CCR5-deficiency abrogates microglial activation and neuronal injury in HIV gp120-transgenic mice. (108.5)

Abstract

Abstract AIDS patients and mice expressing the envelope glycoprotein gp120 of human immunodeficiency virus-1 (HIV-1) as transgene in the brain (gp120tg) share key features of viral neuropathology, such as a decrease of neurites and synapses, pronounced astrocytosis, and activated microglia and macrophages. Virus-associated or soluble HIV-1 gp120 interacts with CD4 and co-receptors CCR5 and CXCR4 leading to infection and/or cellular signaling.

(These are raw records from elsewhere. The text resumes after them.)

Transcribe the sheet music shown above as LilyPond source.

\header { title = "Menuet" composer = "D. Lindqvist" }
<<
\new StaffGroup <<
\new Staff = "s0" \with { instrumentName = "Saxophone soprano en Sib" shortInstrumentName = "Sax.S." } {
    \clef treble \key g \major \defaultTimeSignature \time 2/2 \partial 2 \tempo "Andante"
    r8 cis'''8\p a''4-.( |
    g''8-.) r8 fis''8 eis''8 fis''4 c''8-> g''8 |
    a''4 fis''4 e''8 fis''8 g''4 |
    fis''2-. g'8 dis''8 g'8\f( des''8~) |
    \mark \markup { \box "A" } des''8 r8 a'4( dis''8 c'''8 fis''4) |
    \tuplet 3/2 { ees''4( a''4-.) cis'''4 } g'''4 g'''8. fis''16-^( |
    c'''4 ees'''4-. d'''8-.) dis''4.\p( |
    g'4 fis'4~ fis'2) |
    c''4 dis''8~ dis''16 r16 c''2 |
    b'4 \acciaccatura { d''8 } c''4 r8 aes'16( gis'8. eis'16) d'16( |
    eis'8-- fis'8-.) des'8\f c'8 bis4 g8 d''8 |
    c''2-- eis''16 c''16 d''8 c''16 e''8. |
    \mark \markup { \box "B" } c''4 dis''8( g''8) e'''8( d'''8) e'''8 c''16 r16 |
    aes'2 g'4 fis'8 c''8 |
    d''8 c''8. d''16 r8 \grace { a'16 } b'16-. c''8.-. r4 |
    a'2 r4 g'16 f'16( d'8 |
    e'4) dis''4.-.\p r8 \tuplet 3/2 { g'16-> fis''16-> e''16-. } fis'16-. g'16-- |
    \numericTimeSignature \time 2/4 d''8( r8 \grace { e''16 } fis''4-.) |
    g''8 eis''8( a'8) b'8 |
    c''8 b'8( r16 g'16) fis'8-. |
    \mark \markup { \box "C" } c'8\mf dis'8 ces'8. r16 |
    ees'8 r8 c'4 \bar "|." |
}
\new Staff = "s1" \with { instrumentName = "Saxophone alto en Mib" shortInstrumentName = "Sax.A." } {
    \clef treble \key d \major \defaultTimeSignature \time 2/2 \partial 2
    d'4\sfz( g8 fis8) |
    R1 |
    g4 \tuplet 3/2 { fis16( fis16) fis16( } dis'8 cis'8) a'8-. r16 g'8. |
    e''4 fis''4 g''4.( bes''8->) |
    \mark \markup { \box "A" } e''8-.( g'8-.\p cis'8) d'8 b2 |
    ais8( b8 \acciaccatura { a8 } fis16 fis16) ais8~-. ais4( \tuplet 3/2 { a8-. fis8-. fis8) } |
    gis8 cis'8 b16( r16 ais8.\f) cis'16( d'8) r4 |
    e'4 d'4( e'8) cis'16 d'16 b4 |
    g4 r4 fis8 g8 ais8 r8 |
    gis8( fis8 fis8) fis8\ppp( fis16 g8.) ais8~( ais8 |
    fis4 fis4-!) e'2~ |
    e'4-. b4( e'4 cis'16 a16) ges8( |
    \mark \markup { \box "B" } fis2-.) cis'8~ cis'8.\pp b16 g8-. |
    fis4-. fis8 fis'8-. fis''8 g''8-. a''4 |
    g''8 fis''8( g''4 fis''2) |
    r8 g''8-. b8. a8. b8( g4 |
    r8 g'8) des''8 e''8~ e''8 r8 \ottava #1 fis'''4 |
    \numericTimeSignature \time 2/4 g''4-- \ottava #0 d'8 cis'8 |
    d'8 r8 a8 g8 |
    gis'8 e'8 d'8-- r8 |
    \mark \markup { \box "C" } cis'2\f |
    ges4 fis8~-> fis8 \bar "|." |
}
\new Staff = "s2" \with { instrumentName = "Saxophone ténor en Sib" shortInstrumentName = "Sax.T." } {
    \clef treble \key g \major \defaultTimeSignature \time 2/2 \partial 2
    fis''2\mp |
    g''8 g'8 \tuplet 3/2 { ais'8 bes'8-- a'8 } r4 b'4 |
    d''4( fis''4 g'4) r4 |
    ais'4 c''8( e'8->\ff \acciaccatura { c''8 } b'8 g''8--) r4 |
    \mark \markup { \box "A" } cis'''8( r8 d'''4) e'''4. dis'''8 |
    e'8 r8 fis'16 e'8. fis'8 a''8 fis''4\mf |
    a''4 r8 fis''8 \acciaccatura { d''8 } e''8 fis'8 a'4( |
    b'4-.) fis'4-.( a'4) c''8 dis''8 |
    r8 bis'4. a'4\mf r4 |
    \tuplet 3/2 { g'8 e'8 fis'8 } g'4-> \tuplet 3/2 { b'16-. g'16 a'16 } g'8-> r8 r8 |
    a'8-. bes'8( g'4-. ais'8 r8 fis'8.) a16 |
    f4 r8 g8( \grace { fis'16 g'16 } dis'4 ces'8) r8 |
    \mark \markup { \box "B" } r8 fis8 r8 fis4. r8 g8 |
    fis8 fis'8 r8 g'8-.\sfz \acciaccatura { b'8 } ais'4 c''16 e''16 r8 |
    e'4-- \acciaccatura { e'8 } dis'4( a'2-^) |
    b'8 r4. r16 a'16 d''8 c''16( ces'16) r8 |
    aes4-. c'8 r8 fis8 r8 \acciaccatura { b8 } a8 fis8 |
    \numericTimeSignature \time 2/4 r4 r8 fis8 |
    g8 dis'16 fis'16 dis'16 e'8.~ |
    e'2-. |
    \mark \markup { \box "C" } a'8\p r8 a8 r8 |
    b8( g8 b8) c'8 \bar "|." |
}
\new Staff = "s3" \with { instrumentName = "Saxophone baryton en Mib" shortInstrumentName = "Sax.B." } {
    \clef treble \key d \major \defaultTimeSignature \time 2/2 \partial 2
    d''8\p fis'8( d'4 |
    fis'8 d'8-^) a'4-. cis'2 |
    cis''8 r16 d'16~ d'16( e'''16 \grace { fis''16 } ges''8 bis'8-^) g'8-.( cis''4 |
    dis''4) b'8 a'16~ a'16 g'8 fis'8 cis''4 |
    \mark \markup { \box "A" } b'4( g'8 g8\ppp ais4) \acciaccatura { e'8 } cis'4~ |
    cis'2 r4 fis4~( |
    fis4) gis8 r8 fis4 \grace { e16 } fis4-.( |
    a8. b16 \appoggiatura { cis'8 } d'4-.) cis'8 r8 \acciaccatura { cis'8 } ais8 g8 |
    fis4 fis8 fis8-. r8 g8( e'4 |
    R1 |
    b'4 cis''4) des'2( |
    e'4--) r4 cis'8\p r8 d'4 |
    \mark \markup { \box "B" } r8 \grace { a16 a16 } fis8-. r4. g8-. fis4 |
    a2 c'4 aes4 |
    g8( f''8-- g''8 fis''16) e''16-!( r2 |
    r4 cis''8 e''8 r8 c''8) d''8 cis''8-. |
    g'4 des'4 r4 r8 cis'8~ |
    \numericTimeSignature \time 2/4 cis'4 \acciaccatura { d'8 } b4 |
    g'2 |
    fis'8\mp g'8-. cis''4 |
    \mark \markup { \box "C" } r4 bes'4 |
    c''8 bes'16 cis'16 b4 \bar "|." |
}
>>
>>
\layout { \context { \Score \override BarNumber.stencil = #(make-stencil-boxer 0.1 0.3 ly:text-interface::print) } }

In the present study we crossed HIVgp120tg with CCR5KO mice. Microarray analysis of brain tissue from 6 month-old mice showed that HIV-1 gp120 affected the expression of about 800 genes in the presence of CCR5 but of only 51 genes in the absence of the co-receptor. Differentially expressed genes in CCR5 wild type (wt)/gp120tg mice compared to non-transgenic controls primarily belong in the nervous and immune systems. CCR5KO/gp120tg mice and non-transgenic CCR5KO controls differed mostly in expression of an astrocytic protein and factors of the innate immune system. Using quantitative fluorescence and deconvolution microscopy, we assessed neuronal injury and glial cell activation in brain sections. CCR5wt/gp120tg mice displayed a significant reduction in neuronal dendrites and pre-synaptic terminals besides microglial activation (increased Iba1 immuno-reactivity) in comparison to all of the three other genotypes. Thus, in our model CCR5 is required for HIV-1 gp120 to activate microglia and to cause damage to neuronal processes and synapses.